Stiching burkhas is not easy, as you cannot measure the women who stand before you. It is a very delicate operation. Though the stitching is done by men, the women in the household help by taking measurements.
More women wear the burkha today than ever before. Many young girls are opting to wear it.
The burkha has undergone a change. Educated women have helped us turn it into a fashionable garment. It is not cheap, though. There is a craze for imported material that does not crush easily, which we source from Arab countries. The lace, showy buttons and stones also come from there.
In India, Lucknow, Ahmedabad and some other places manufacture beautiful black fabrics that can be used for burkhas. But we turn to the Middle East because educated Muslim girls and women don’t care for the synthetic fabric available here.

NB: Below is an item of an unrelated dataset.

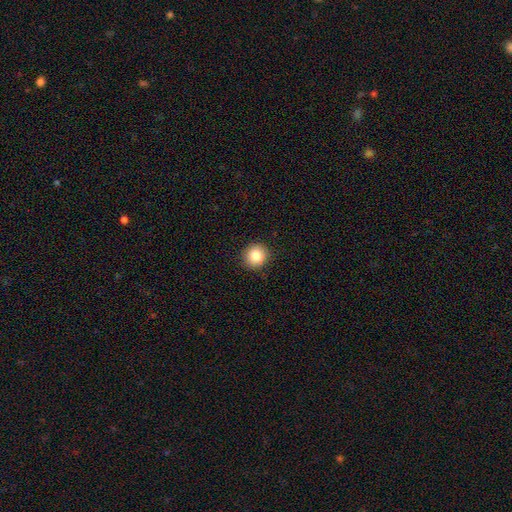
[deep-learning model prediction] Smooth or featured? smooth (84%)
How rounded? round (90%)
Merging? none (91%)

Since Arab countries have more burkha wearers, their tailors have innovated and turned this garment into an object of desire. In India, elderly Muslim tailors don’t like to do such fancy stitching, but their sons have realised that they must move with the times.

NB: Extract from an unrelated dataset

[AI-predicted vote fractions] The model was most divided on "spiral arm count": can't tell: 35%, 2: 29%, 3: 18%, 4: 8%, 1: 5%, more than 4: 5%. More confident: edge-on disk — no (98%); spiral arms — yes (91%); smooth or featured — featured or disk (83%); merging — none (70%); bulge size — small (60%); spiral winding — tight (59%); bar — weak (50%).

The most preferred designs are those with crystals and stones. Sequins in black are also a hit. The women in the family help us with the beadwork, etcetera.
My burkhas are priced at over Rs 1,000 apiece. Parents pay for fashionable burkhas as it is the easiest way to persuade young girls to wear them.
We are careful about the people we employ. The shop owner is always around so that clients feel comfortable. We ask them their budget and advise them accordingly. There are readymade burkhas too, but most women prefer to get them stitched.
There are no unreasonable demands made on us, as our customers know they cannot be too daring. Personally, I do not see burkhas of the future changing much, as this is as daring as our women will get.